● **Excerpt provided**:
###

Have you seen this man, he asked. Have you seen my brother?
When police and soldiers fanned out across El Salvador to make their arrests earlier this year, Bukele tweeted the daily number of “terrorists” detained and talked tough about making their lives miserable.
Police and soldiers encircled neighborhoods or towns, set up checkpoints and searched door to door. They grabbed people standing in the street, commuting to work, at their jobs, in their homes. Sometimes it was a tattoo that got their attention, a picture in someone’s cell phone. Sometimes, they carried lists of names, people who had prior records or brushes with the law. They encouraged anonymous tipsters to drop a dime on gang members or their collaborators.
Some police commanders imposed arrest quotas and encouraged officers to massage details.
It quickly became apparent that the president’s plan did not extend beyond making mass arrests.
Lawmakers bought time by suspending arrestees’ access to lawyers, extending from three days to 15 days the period someone could be held without charges and lifting the cap for how long someone could be held before trial. Judges almost automatically sent those arrested to prison for six months while prosecutors tried to build cases.
Judges are under tremendous pressure to go along with the president’s goals to protect their jobs, said Sidney Blanco Reyes, a judge forced to retire after a legislative reform established an age cap last year. “It’s as though the fate of those locked up depends on what the president says.”
By the government’s own account, El Salvador’s prisons were already overcrowded before the war against the gangs. The president quickly announced the construction of a new mega prison, but it remains unfinished. Seven months later, El Salvador’s incarcerated population has more than doubled.

###

● **Given information**:

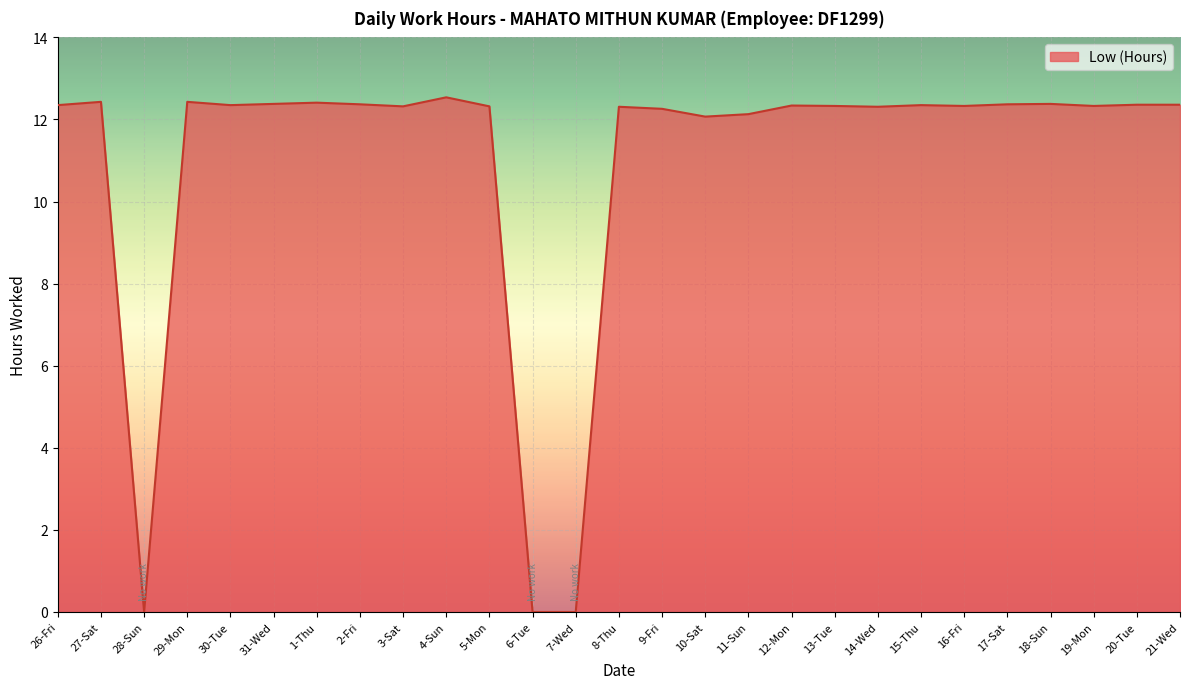

True or false: the data shows 21.7 at 4-Sun.

False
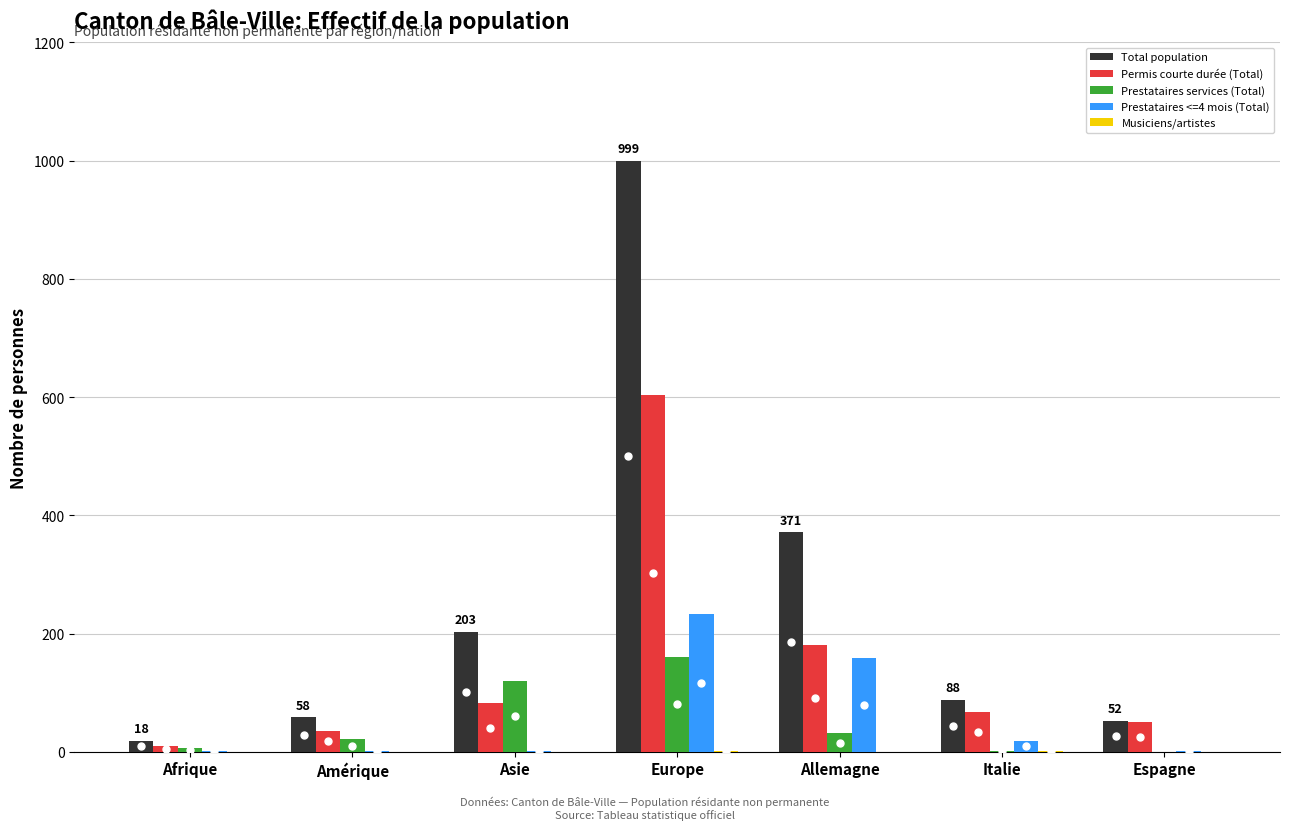

True or false: Permis courte durée (Total) has a value of 67 at Italie.

True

###

● **Questions to answer**:
1) In the excerpt on El Salvador's mass arrests, how many days could lawmakers' change let someone be held without charges?
2) Write out the stretch of the El Salvador excerpt from "It quickly became" through "to build cases.".

● **Answers to the exercise**:
1) 15 days, up from three.

2)
It quickly became apparent that the president’s plan did not extend beyond making mass arrests.
Lawmakers bought time by suspending arrestees’ access to lawyers, extending from three days to 15 days the period someone could be held without charges and lifting the cap for how long someone could be held before trial. Judges almost automatically sent those arrested to prison for six months while prosecutors tried to build cases.